Needless to say, there was a scene that I don’t care to hash through again here.  I told the VA Police officer and Nursing Supervisor that I would have him transferred to another facility immediately if that woman came anywhere near him again.  I didn’t want him to see anything ugly this close to the end.  They assured me that our wishes would be followed.

We took him home to die a few days later.  Hospice was provided.  A bath aide, social work, home oxygen, medications increased on demand, etc. It was amazing.  I wrote the VA a pretty great letter about his care after he died.  It was four years ago, yesterday.  

Wait….I forgot to complain about his care in the ICU!

No, I didn’t.  His care was great at the VA.  I am a healthcare professional, and I knew that nurse was not the rule.  She was the unfortunate exception.  I guarantee you that if I had been a layperson you would not have heard this story of great VA care.  I would simply have complained about that unit nurse.  pg2

Why are we allowing lay people to rate the value of their treatment based on their perception of their care instead of the reality?  Like I just rated John’s.

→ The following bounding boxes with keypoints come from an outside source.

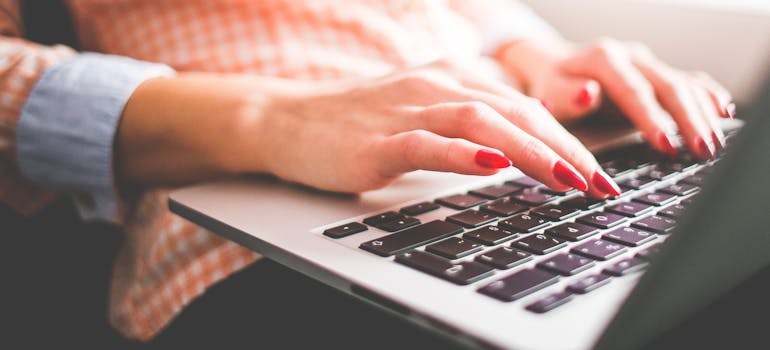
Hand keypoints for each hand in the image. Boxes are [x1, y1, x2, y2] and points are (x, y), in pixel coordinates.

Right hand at [243, 61, 620, 196]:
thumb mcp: (425, 116)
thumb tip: (520, 153)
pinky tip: (491, 164)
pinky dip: (462, 152)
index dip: (568, 140)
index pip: (524, 108)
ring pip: (481, 121)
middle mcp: (437, 85)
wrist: (289, 120)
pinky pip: (427, 143)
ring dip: (529, 151)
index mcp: (454, 79)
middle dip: (565, 149)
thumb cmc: (360, 124)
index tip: (600, 174)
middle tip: (600, 184)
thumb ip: (469, 126)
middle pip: (515, 111)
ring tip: (566, 178)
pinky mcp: (379, 139)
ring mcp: (407, 110)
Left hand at [496, 37, 733, 159]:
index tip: (665, 145)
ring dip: (702, 114)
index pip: (633, 91)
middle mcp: (631, 57)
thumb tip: (588, 94)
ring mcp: (647, 64)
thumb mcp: (547, 92)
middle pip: (668, 86)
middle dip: (688, 120)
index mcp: (604, 60)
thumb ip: (566, 96)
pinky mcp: (656, 73)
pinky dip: (707, 96)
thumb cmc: (549, 84)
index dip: (651, 119)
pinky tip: (723, 112)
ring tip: (713, 145)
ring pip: (684, 85)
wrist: (552, 64)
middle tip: (702, 150)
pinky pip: (689, 81)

While a layperson may have seen nothing but the awful attitude of the ONE staff person we had an issue with, I can see the wonderful care given by the literally hundreds of staff members we interacted with at the VA.  Because I am a medical professional.  And I can rate these things with an eye toward truth rather than how I was made to feel.

Patient satisfaction based reimbursement has to go.  And so do performance bonuses at the VA in my not-humble-at-all-opinion.